Anonymous ID: c30366 Nov. 22, 2020, 7:37 a.m. No.11737895   🗄️.is đź”—kun   >>7991

July 2019

 

Computer Scientists Make the Case Against an Expensive New Voting System

Georgia is preparing to spend $150 million on election technology. Experts worry it will be a security nightmare.

 

Earlier this year, Georgia’s Secure, Accessible, and Fair Elections (SAFE) Commission held a public meeting at the state capitol to answer a pressing question: What should Georgia do to replace its aging touch-screen voting machines, as well as other parts of its election system? In the preceding years, security vulnerabilities in the state’s election system had been repeatedly exposed: by Russian operatives, friendly hackers, and even a Georgia voter who, just days ahead of the 2018 midterms, revealed that anyone could go online and gain access to the state’s voter-registration database.

 

Computer scientists and election experts from around the country weighed in during the seven months of the commission’s deliberations on the issue. They submitted letters and provided testimony, sharing the latest research and clarifying technical concepts tied to holding safe, reliable elections.
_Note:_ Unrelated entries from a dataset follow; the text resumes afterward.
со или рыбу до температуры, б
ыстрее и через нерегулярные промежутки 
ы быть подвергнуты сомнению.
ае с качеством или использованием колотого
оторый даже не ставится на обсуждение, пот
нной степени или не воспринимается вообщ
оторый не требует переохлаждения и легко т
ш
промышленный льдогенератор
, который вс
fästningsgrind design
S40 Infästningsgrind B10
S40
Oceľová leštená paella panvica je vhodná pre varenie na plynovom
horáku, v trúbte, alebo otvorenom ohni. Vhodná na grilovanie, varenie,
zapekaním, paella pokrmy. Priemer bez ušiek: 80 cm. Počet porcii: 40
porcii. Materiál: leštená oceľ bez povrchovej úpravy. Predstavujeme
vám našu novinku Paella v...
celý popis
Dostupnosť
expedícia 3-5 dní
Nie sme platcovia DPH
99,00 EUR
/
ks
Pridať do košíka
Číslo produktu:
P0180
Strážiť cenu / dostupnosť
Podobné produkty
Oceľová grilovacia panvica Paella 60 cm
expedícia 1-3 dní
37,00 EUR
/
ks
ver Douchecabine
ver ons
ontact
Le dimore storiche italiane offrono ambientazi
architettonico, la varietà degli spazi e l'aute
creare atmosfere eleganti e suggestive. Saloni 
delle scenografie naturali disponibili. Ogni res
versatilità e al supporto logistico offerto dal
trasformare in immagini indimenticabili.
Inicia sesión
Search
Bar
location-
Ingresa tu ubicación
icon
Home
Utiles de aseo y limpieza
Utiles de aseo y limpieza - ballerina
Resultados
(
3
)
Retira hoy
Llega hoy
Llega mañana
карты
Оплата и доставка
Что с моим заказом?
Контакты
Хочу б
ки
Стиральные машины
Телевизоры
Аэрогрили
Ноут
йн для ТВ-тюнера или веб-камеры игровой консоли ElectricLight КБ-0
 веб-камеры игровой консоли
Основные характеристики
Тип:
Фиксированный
Their contributions were underscored by the commission member Wenke Lee, a co-director of Georgia Tech’s Institute for Information Security and Privacy and the group’s only computer scientist.

 

Despite this, the commission ultimately did not recommend measures backed by Lee and his colleagues at places such as Stanford, Yale, Princeton, MIT, and Google—including the recommendation that the state return to a system of paper ballots filled out by hand, combined with what scientists call “risk-limiting audits.” Instead, the commission recommended buying a system that included another, more expensive touch-screen voting machine that prints a paper ballot. Months later, Lee is at a loss to explain. “I don’t understand why they still don’t understand,” he says.